──────── Task data ────────

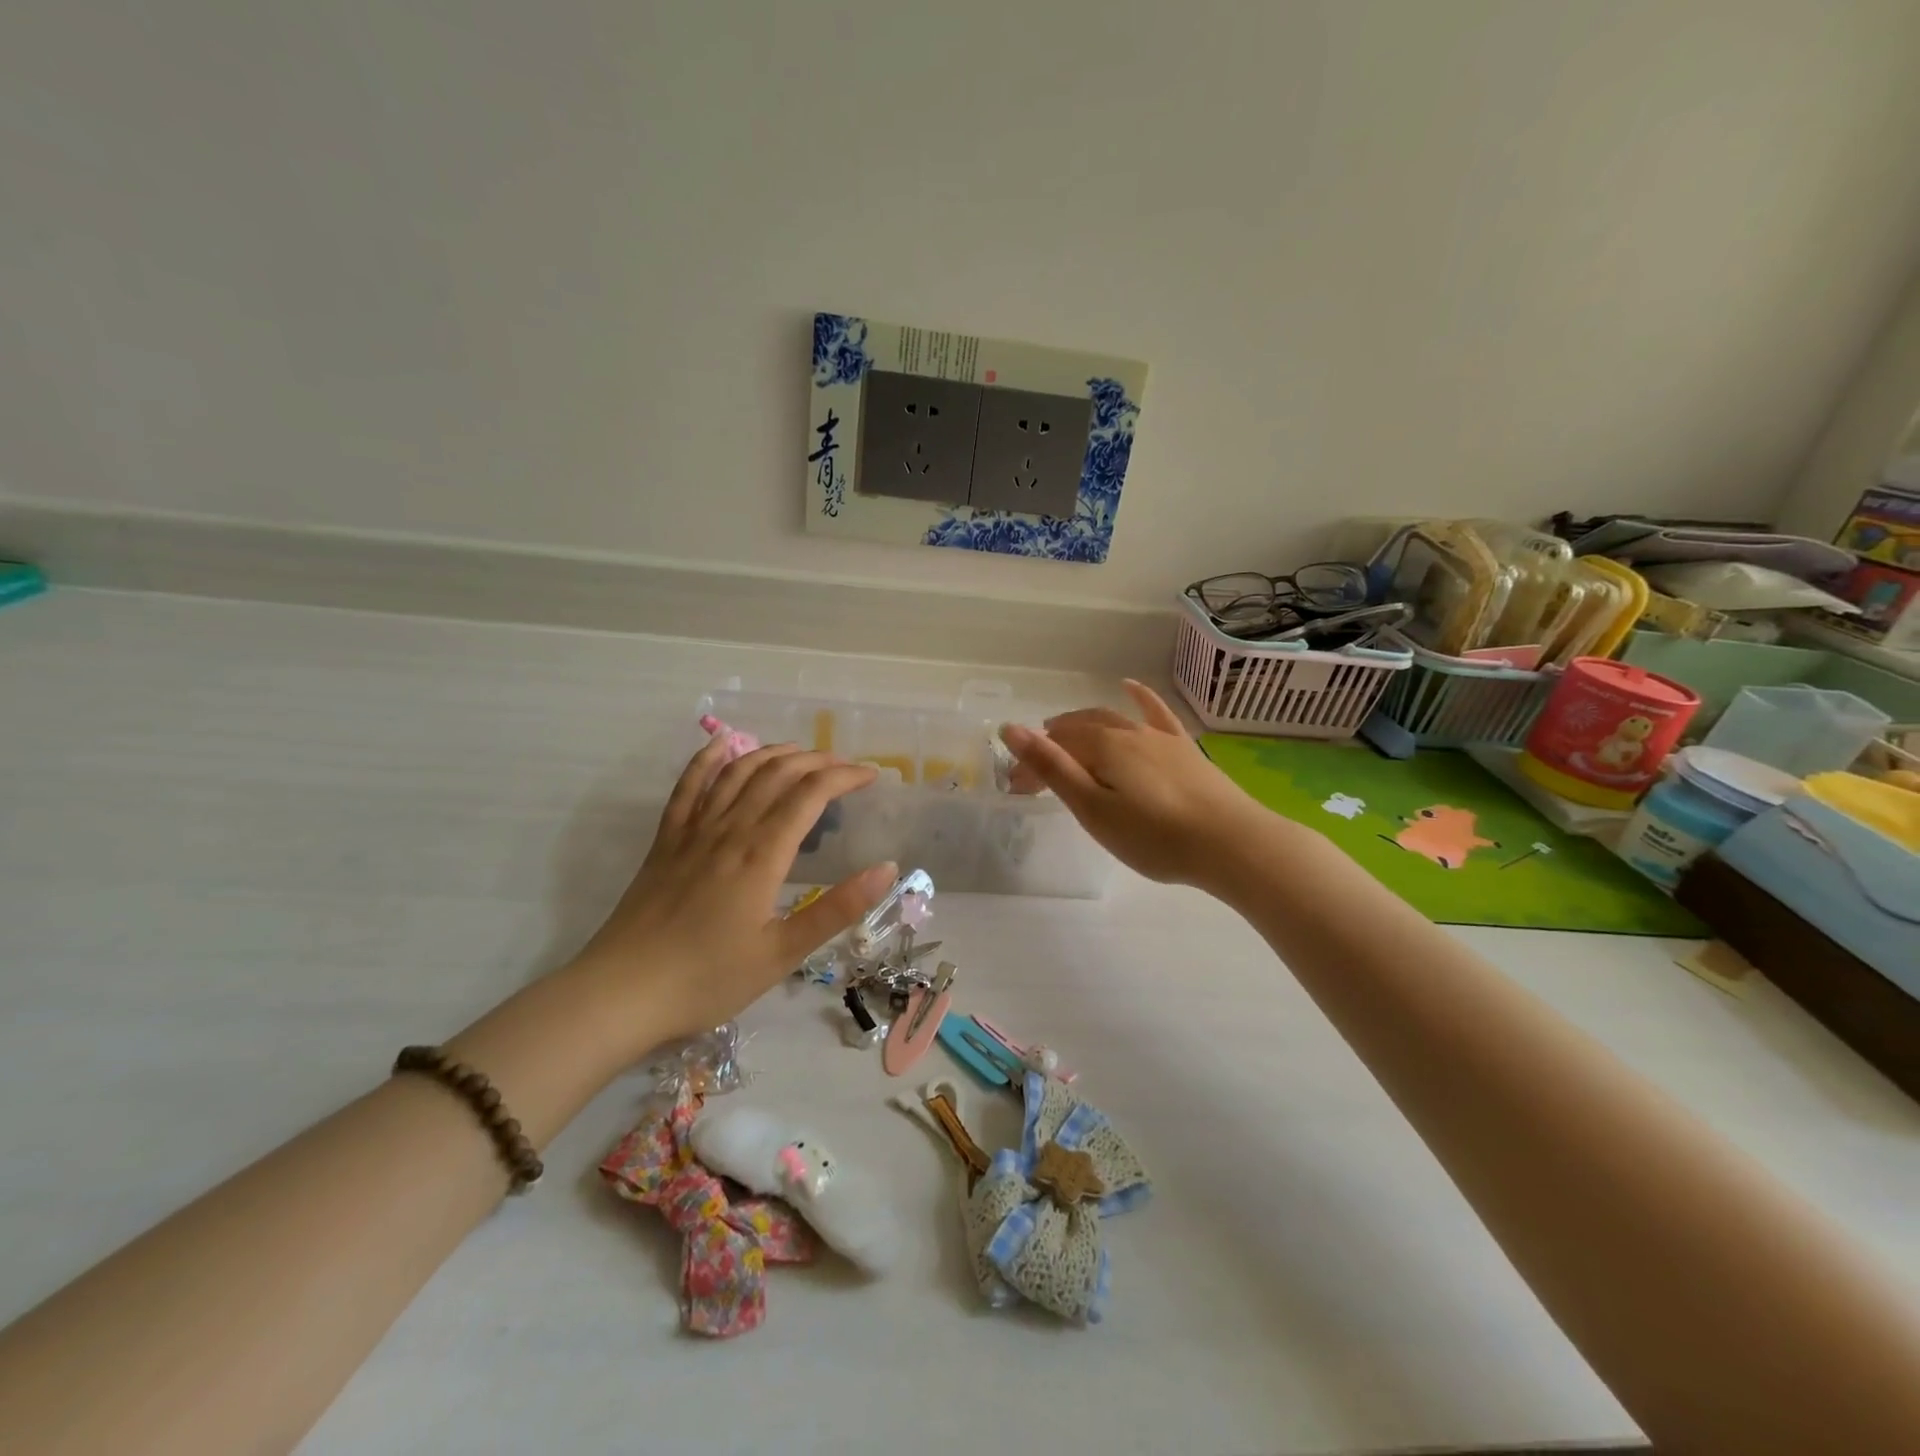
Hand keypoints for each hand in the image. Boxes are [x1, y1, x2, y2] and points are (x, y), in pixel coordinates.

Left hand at [575, 738, 896, 1041]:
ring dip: (772, 753)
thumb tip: (887, 868)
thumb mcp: (783, 953)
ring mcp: (693, 831)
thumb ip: (837, 908)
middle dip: (816, 761)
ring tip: (800, 752)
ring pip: (737, 772)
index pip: (810, 794)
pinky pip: (688, 787)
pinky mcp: (666, 841)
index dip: (844, 777)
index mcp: (762, 854)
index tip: (871, 776)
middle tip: (844, 767)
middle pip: (777, 774)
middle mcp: (729, 830)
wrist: (622, 993)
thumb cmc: (708, 978)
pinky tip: (722, 744)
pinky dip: (707, 759)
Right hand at [1001, 680, 1273, 890]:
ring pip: (1111, 719)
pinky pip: (1156, 713)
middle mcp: (1128, 731)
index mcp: (1102, 746)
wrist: (1231, 844)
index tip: (1019, 791)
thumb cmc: (1154, 836)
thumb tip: (1010, 728)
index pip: (1054, 746)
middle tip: (1037, 773)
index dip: (1032, 764)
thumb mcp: (1093, 809)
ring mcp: (1159, 736)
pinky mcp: (1184, 747)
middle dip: (1053, 745)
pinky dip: (1139, 698)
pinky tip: (1130, 686)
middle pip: (1080, 730)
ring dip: (1082, 724)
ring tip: (1063, 731)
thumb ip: (1052, 768)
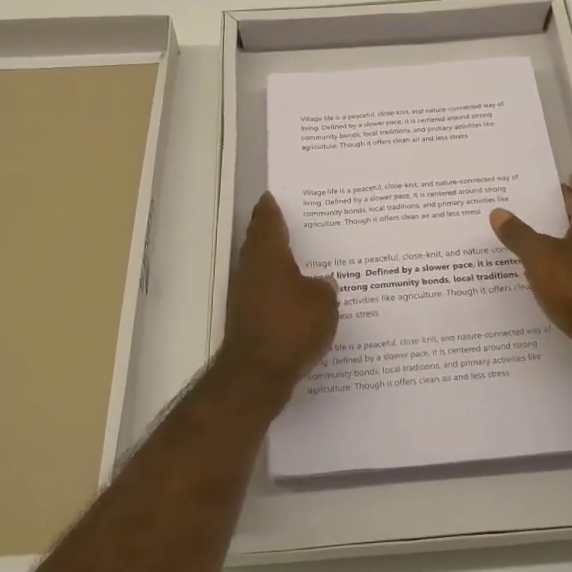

────────

Exercise instructions:
Word-for-word restatement: every line from the one with "middle mcp: (729, 830)" through the final line of the data, both ends included, pictures excluded.

Solved exercise:
middle mcp: (729, 830)
wrist: (622, 993)
thumb cmc: (708, 978)
pinky tip: (722, 744)
pinky dip: (707, 759)
Right hand at [1001, 680, 1273, 890]:
ring pip: (1111, 719)
pinky pip: (1156, 713)
middle mcp: (1128, 731)
index mcp: (1102, 746)
wrist: (1231, 844)
index tip: (1019, 791)
thumb cmc: (1154, 836)
thumb tip: (1010, 728)
index pip: (1054, 746)
middle tip: (1037, 773)
index dip: (1032, 764)
thumb mcp: (1093, 809)
ring mcp: (1159, 736)
pinky mcp: (1184, 747)
middle dip: (1053, 745)
pinky dip: (1139, 698)
pinky tip: (1130, 686)
middle pip: (1080, 730)
ring dip: (1082, 724)
ring tip: (1063, 731)
thumb ip: (1052, 768)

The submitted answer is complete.